Publication Date

December 1, 1995

When I tell people what I do for a living, their reactions vary. Most express surprise. Even many historians remain unaware that consulting jobs for historians exist. Some people express interest when I describe the wide range of topics I research. Several wistful clients, including cultural resource personnel at government agencies, have confessed a desire to exchange places with me. Some academics, however, remain less than enthusiastic. When I told one of my former professors that I had turned down a one-year contract to teach at a local university so that I could devote more time and energy to consulting, he replied that he was sorry to learn that I had "given up history." Another academic asked whether I felt "guilty" about researching and writing for corporate clients.

I do not, because I see history consulting as a key component of public history.

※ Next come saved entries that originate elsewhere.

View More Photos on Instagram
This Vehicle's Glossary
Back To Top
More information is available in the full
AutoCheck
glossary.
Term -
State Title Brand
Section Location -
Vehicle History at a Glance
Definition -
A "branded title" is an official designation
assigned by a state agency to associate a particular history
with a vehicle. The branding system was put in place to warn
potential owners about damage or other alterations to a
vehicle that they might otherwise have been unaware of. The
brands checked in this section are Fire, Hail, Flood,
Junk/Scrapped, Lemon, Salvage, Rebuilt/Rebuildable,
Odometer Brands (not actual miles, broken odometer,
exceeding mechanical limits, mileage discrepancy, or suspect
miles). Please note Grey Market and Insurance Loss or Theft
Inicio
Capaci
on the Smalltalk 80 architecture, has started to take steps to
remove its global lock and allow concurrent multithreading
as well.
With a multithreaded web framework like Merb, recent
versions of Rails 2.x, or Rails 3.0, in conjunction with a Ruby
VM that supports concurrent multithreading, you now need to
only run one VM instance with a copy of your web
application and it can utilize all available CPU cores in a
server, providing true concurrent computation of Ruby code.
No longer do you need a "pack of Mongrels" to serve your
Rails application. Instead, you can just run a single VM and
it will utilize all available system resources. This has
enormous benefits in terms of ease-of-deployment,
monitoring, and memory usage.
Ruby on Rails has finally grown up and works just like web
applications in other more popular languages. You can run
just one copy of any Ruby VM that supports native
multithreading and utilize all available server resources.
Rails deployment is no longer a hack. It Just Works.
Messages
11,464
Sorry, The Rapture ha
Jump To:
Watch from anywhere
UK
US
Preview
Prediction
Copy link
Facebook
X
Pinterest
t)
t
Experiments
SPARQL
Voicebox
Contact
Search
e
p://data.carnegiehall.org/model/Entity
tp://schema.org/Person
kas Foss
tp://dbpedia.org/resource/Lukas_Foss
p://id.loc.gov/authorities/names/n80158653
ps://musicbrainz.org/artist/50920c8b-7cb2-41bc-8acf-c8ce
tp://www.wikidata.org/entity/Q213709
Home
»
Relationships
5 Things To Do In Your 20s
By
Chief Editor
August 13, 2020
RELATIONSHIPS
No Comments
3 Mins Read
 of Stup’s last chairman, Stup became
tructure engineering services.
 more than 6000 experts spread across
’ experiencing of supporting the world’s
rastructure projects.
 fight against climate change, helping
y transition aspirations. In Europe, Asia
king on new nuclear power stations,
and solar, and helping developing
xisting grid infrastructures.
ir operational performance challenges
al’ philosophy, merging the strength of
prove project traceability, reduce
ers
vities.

Broadly defined, public history involves an examination of the past that occurs, for the most part, outside the academy. It is history that engages the public in a variety of settings, including museums, historical societies, archives, and government agencies charged with the protection of cultural and natural resources. History consultants provide temporary services—such as research, report preparation, inventories of historical buildings and structures, and expert witness testimony—to public and private clients.

History consulting, it seems, is often either idealized or dismissed. Some professionals see only its enjoyable aspects and downplay or fail to recognize its responsibilities. Some academic historians, on the other hand, view consulting work as less valuable than "serious" scholarship.

For all the misconceptions and lack of awareness, options for careers in public history have broadened considerably during the last 20 years. Although consulting might not appeal to all historians, the profession offers a number of advantages. Foremost in my estimation is the diversity of projects and the varied opportunities for research and writing.

The firm that I work for has provided history consulting services to private and public clients in a number of areas since 1974. One of its specialties is cultural resources management, which includes surveys of historical buildings and structures as well as preparation and execution of maintenance plans. We also research water rights, public land issues, and Native American affairs, and our historians and anthropologists have served as expert witnesses in these areas. In addition, we conduct responsible party searches for hazardous waste sites, and we research and write administrative histories for natural resource agencies.

During the last four years, I have researched conservation laws, Native American treaty rights, hazardous waste sites, water resources development, protection of salmon and steelhead, architectural trends, and community history. While most of the research in our Seattle office is conducted in Washington state, the company has sent me to Washington, D.C.; California; and Alaska to work in repositories such as the National Archives, federal records centers, university and state libraries, county courthouses, and small historical societies.

In addition to archival research, my work has included conducting oral histories, interacting with a variety of clients, and participating in field surveys in diverse locations, ranging from downtown Seattle to small communities and remote wilderness areas. Our historians also devote a considerable amount of time to writing. During the last four years, I have assisted in the preparation of many reports, including two book-length histories. In general, the work is fast-paced, challenging, and exciting. This wide variety and rapid pace, however, can become exhausting. Most consulting projects require historians to work quickly under tight deadlines.

Another drawback to consulting is the lack of autonomy and independence, which some historians—particularly those with an academic orientation—might find disturbing. Even freelance consultants with few or no coworkers must be responsible to their clients. As Otis L. Graham, Jr., editor of The Public Historian, has pointed out, one defining characteristic of public history is that someone else asks the questions. While working on a project, most history consultants remain aware that a client has contracted their research and writing. Still, our integrity and credibility as historians—as well as that of our companies—must be retained, especially if we hope to continue working. In general, most of us recognize that our analysis and conclusions shouldnot vary depending on who has hired us.

Also, consultants might find fewer opportunities for recognition and visibility than other historians. The collaborative nature of this profession could increase the difficulty of delivering presentations at conferences or publishing the results of a project. In any case, most research conducted for litigation must remain confidential. Historians interested in consulting will find a variety of skills useful. The ability to write well—and quickly—is essential. Research, too, must be conducted in an efficient manner, but it has to be thorough and accurate. Owing to the variety of projects, some of which need to be completed simultaneously, and to the speed with which work must be performed, adaptability and flexibility are also desirable traits in a history consultant. Because this job involves interaction with clients, tact, poise, andthe ability to negotiate are especially valuable. For many consultants, a willingness to market and to develop clients is also needed.

Requirements for educational background and experience vary. The firm that I work for employs approximately 20 historians, anthropologists, and archaeologists, with degrees ranging from the B.A. to the Ph.D. Most positions in the company require an M.A. Some employees arrived with specialized training in areas such as cultural resources management and historic preservation, while others received very general training. Our consultants attend workshops and seminars to ensure that their knowledge and skills remain up-to-date.

In sum, historians who enjoy a variety of research and writing projects, who thrive on a fast pace, and who appreciate camaraderie and opportunities for teamwork might find consulting an appealing profession. A graduate degree, research and writing experience, and a cultivation of the skills outlined here should help historians prepare for a career in this field.

An earlier version of this article appeared in Public History News 14 (summer 1994): 5. It appears here with the permission of the National Council on Public History.